By Lisa Richwine and Laharee Chatterjee
(Reuters) - Netflix Inc's blitz of new programming attracted a surprisingly high 7.4 million new customers from January to March, reassuring investors who are betting the video streaming pioneer's massive spending will fuel growth around the world.
Shares of Netflix jumped more than 7 percent in after-hours trading on Monday to $330.30. They are up 65 percent this year.
Wall Street expected Netflix to add 6.5 million new subscribers, according to FactSet data. Netflix topped that and also said it would bring in 6.2 million more customers from April through June, one million more than analyst predictions.
Netflix is spending up to $8 billion on global TV shows and movies in 2018. As it has expanded to some 190 countries, investors accepted negative free cash flow in exchange for the potential of outsized growth in future years.
The company's market capitalization stands at $137.2 billion, more than double a year earlier.
But it faces growing competition as technology companies such as Apple Inc and Amazon.com Inc pour money into premium programming, international rivals jump into streaming, and traditional media companies pursue digital customers.

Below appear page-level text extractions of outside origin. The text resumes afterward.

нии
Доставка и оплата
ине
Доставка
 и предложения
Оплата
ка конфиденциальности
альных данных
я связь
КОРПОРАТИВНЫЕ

Walt Disney Co will stop supplying new movies to Netflix starting next year and will start its own streaming service for families.
During the quarter ended in March, Netflix boosted original programming on its monthly subscription service by 85 percent from a year earlier to a record 483 hours, according to Cowen & Co analysts.
The slate included science fiction series "Altered Carbon" and Marvel action drama "Jessica Jones."
Netflix has signed up more than half of all U.S. broadband households and is building its customer base globally. At the end of March, its customer ranks had swelled to 125 million.
Investors have appeared bullish on the company's ability to add more members. Netflix recently traded at 93 times expected earnings for the next 12 months, versus Amazon at 133 times earnings and Disney at 17 times earnings, according to Thomson Reuters data.
Net income rose to $290.1 million, or 64 cents per share, in the quarter ended March 31 from $178.2 million, or 40 cents per share, a year earlier.
Revenue grew 40 percent year-over-year to $3.7 billion, the fastest pace in the company's history, thanks to the increase in new subscribers and a 14 percent rise in the average cost of a Netflix membership.